The bitcoin price has experienced a “gut-wrenching” decline in 2018, and Wall Street strategy firm Fundstrat believes it has finally identified the reason why.
Writing in a recent note to clients, Fundstrat founder Tom Lee stated that the bitcoin price tends to decline leading into futures expiration dates, suggesting that these products are a major driver of bitcoin’s movements.
“Bitcoin sees dramatic price changes around CBOE futures expirations. This was something flagged by Justin Saslaw at Raptor Group. We compiled some of the data and this indeed seems to be true,” Lee wrote, according to CNBC. “Overall, bitcoin has fallen 18 percent in the 10 days prior to CBOE contract expiration.”
“A broader observation is there is significant volatility around these expirations,” added Lee, a former managing director at JPMorgan. “And on average, the price recovered by day six [following expiration].”

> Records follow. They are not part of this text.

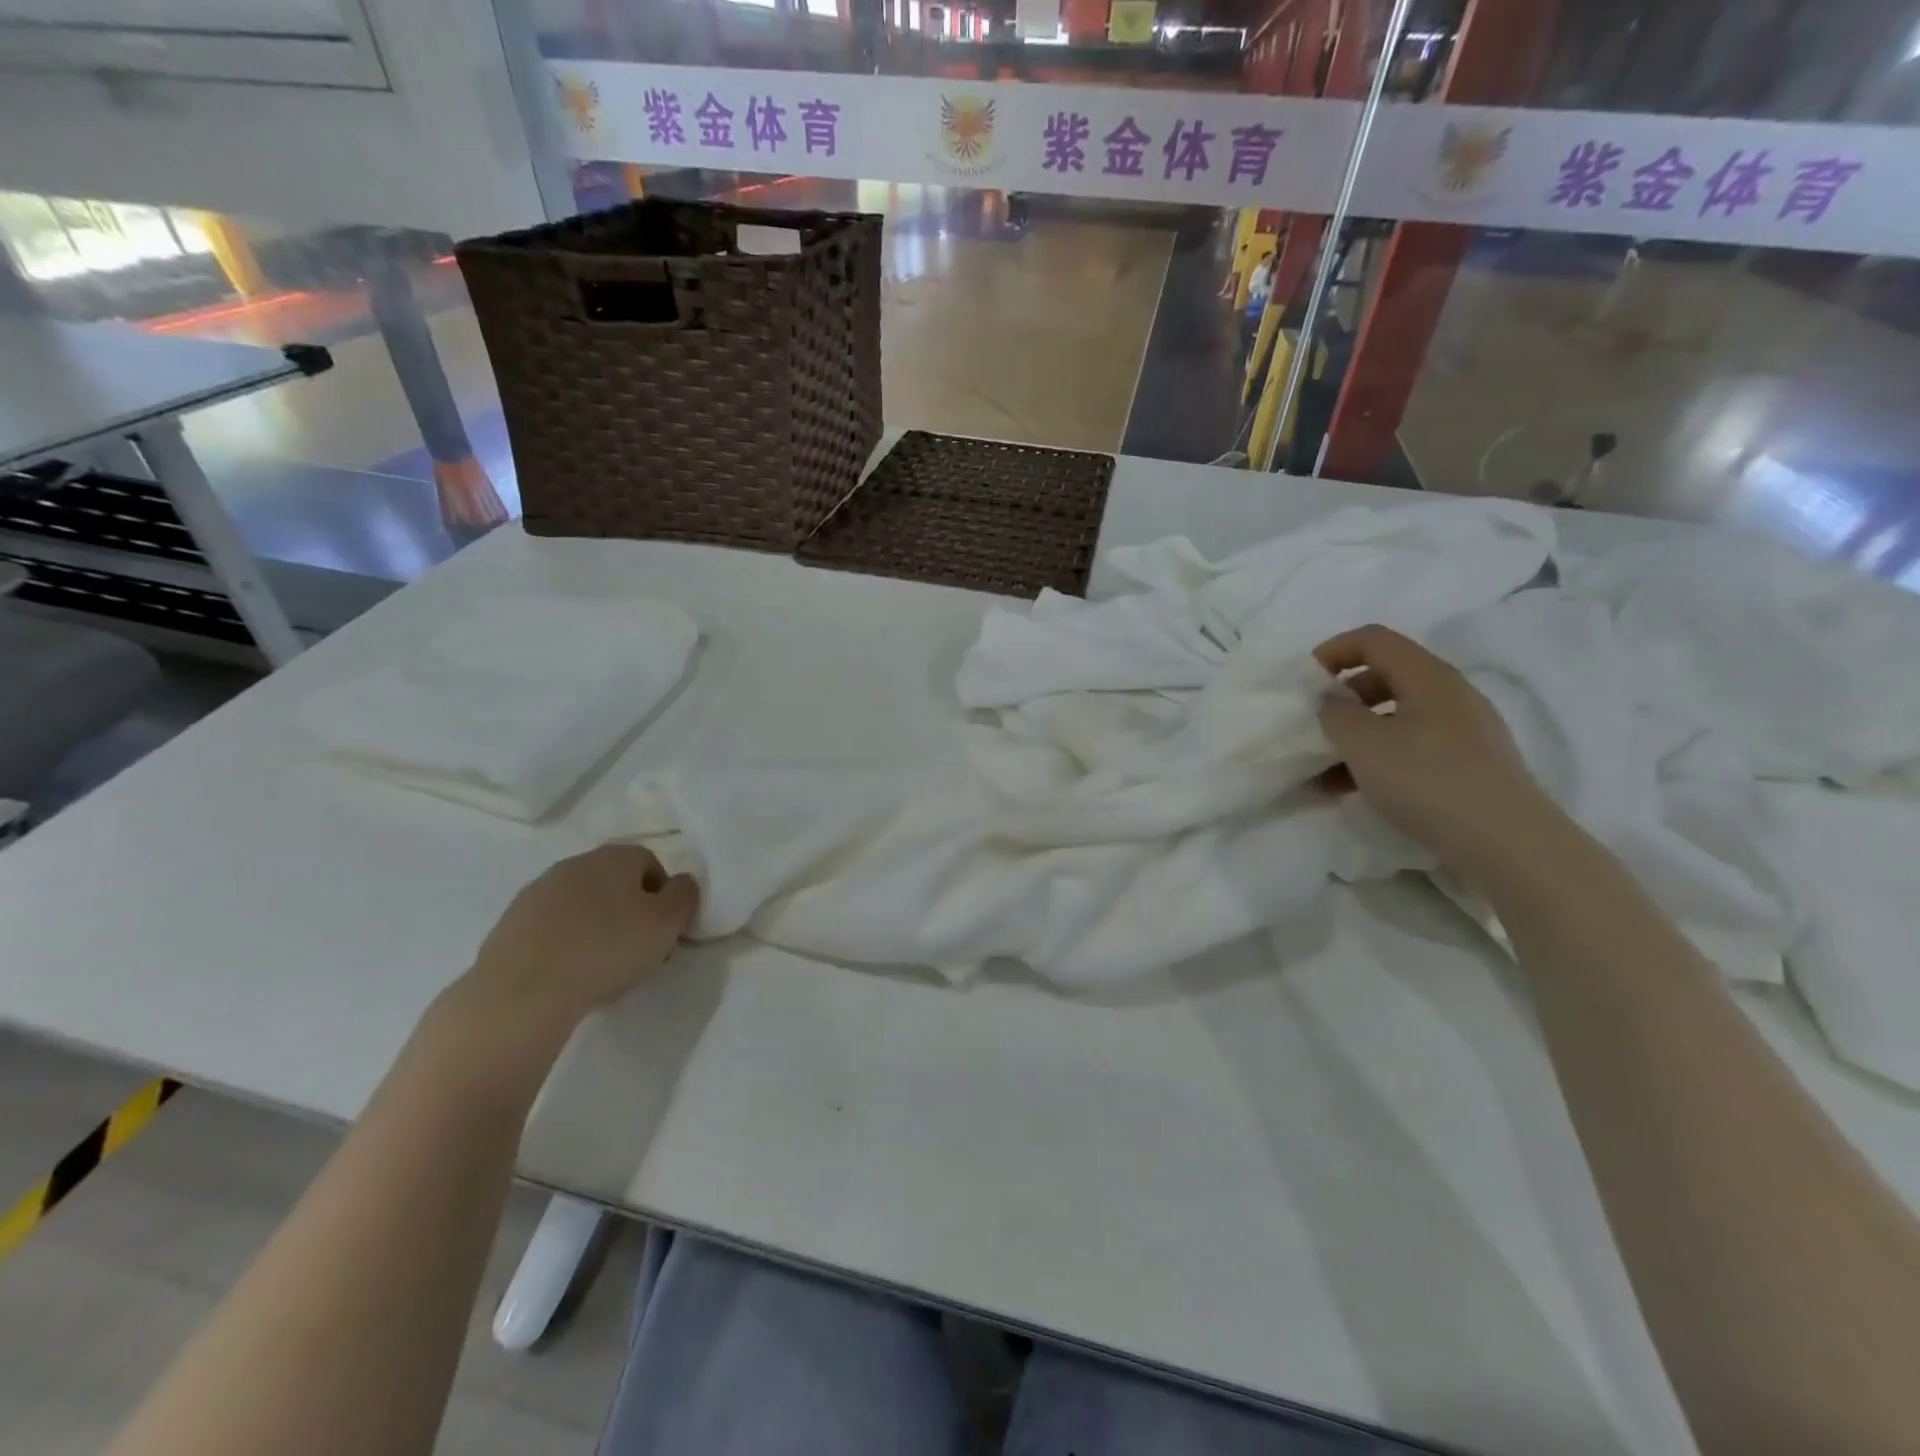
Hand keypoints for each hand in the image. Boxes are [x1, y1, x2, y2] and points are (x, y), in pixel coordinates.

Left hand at [459, 845, 698, 1038]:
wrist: (523, 990)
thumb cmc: (608, 948)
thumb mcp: (667, 922)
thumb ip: (684, 896)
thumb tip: (681, 884)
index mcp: (614, 857)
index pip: (650, 862)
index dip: (663, 896)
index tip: (663, 930)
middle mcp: (574, 864)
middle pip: (614, 883)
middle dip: (629, 911)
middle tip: (637, 951)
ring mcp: (537, 893)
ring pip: (581, 905)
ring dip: (595, 927)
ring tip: (601, 968)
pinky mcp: (509, 924)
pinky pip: (551, 929)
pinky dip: (565, 944)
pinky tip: (569, 974)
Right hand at [1314, 624, 1564, 879]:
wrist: (1507, 844)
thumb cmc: (1427, 780)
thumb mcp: (1363, 744)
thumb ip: (1336, 714)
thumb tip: (1332, 701)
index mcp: (1428, 676)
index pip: (1374, 639)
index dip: (1334, 651)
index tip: (1305, 681)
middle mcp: (1451, 694)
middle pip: (1386, 676)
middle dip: (1343, 697)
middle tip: (1315, 725)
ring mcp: (1465, 731)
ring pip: (1397, 717)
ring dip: (1357, 736)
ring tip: (1325, 771)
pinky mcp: (1470, 765)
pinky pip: (1412, 747)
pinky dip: (1379, 759)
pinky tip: (1354, 791)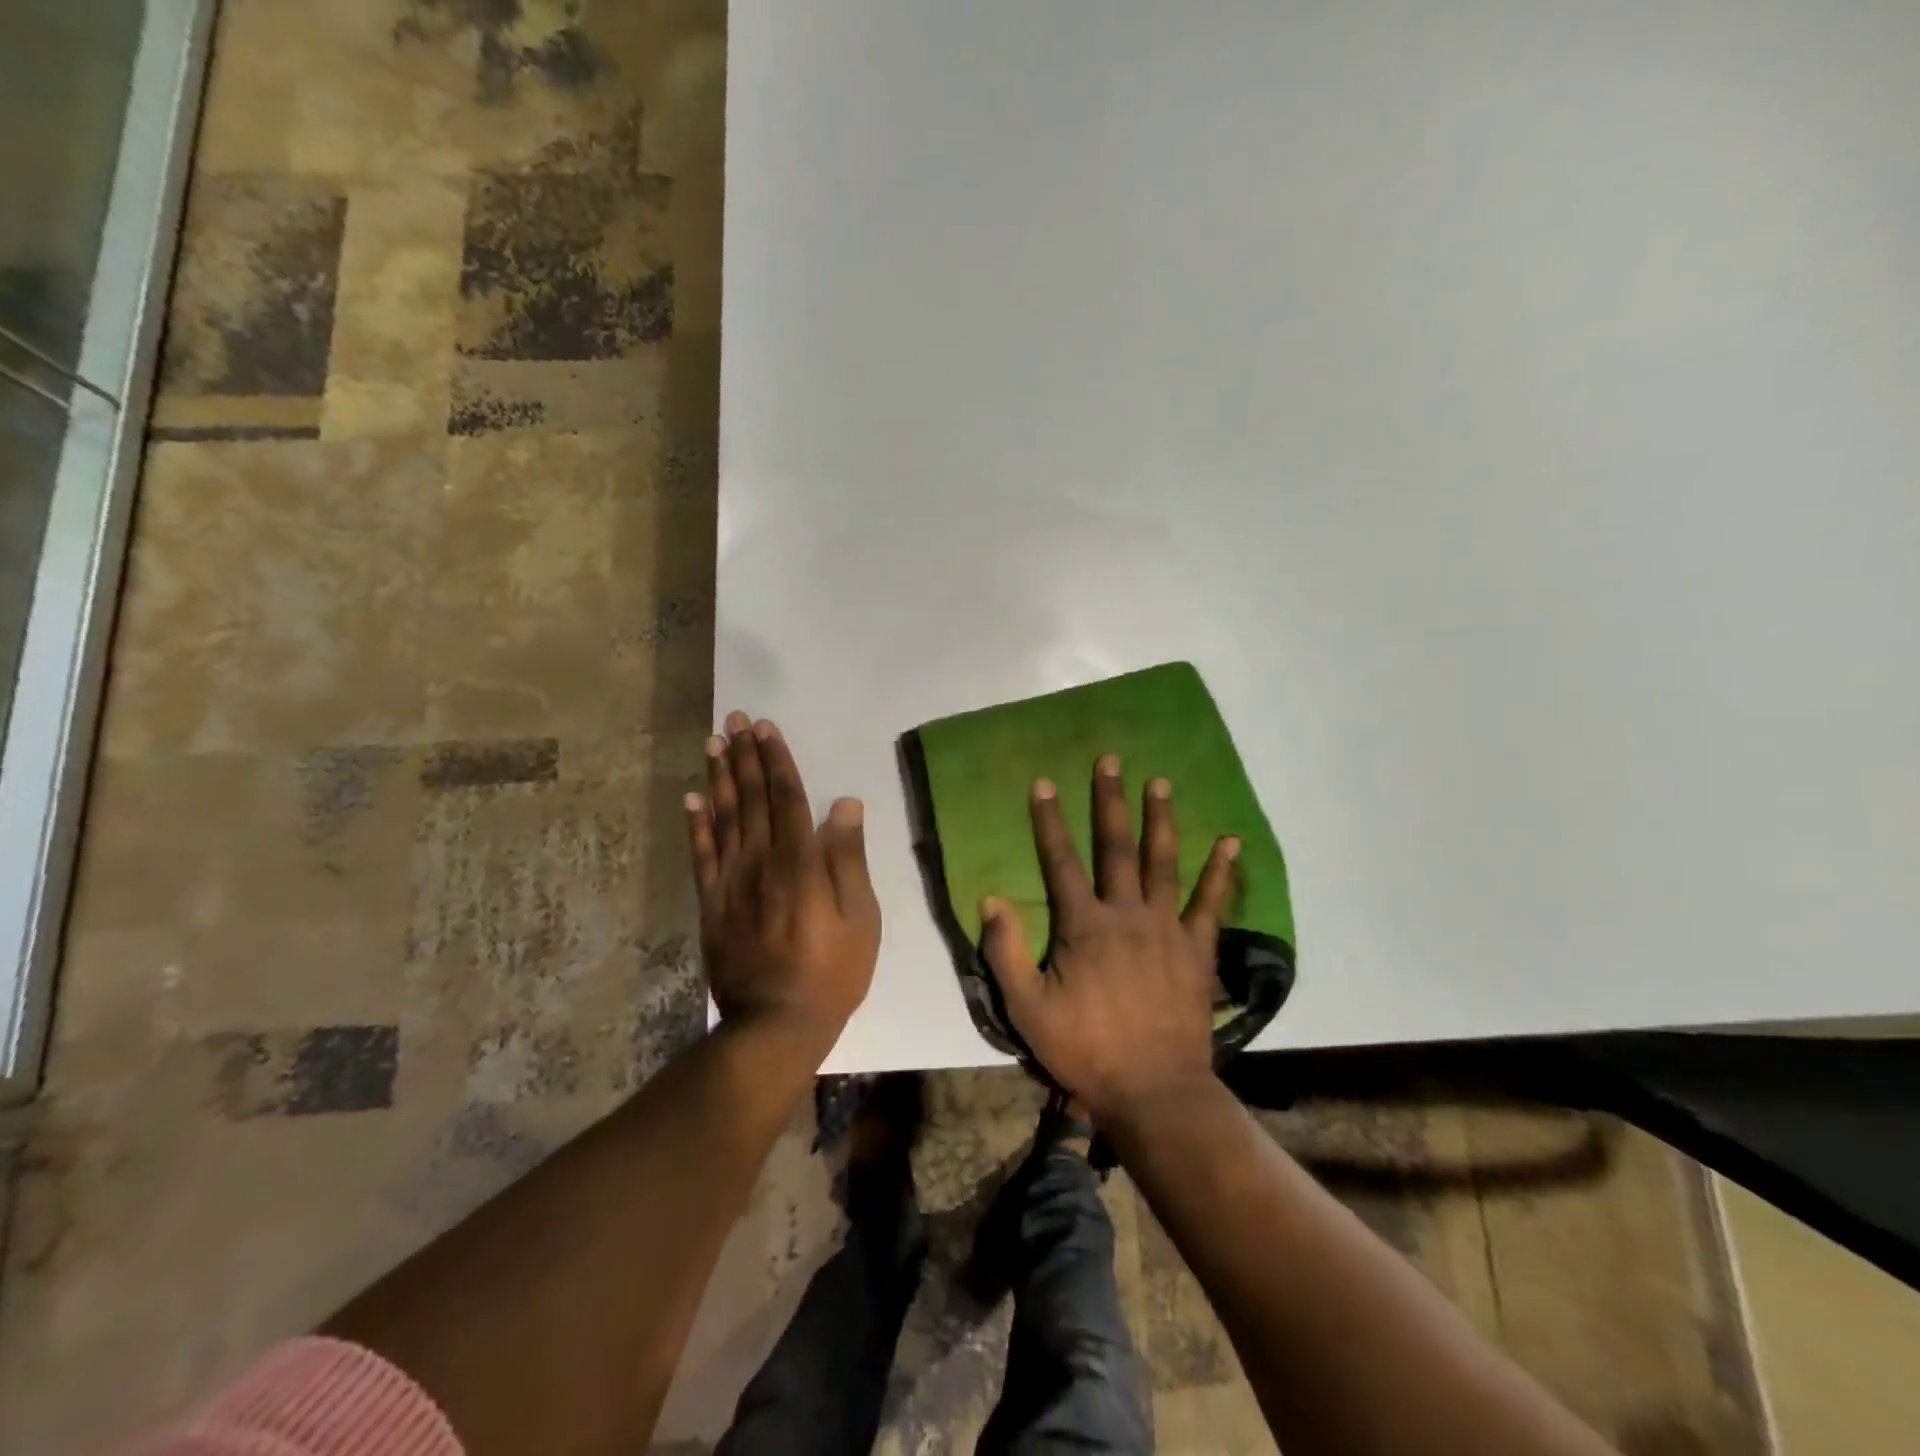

Previously, Fundstrat had attributed the market downturn to tax-based selling, as traders who took profits in 2017 were forced to sell some of their remaining holdings to cover their capital gains liabilities. However, contrary to their prediction, the bitcoin price did not see a sustained recovery following the income tax return deadline in mid-April.
Now, the firm is joining a growing number of voices who have connected futures to the recent market downturn.
Prior to their launch, many investors and analysts believed that bitcoin futures would legitimize cryptocurrency in the eyes of institutional investors. Instead, institutions have remained on the sidelines, and an increasing number of researchers have said that these products have — to date — weighed heavily on the market.
As CCN.com reported, a recent research report published by the US Federal Reserve suggested that the launch of bitcoin futures triggered the start of the present bear market, largely because it gave bears their first real opportunity (on a regulated US exchange, anyway) to short the bitcoin price.
However, others allege that the decline has been a natural correction in response to suspicious market activity during last year’s bull run. Recently, researchers at the University of Texas released a 66-page report suggesting that Tether’s dollar-pegged USDT token may have been used to artificially inflate the bitcoin price on several exchanges.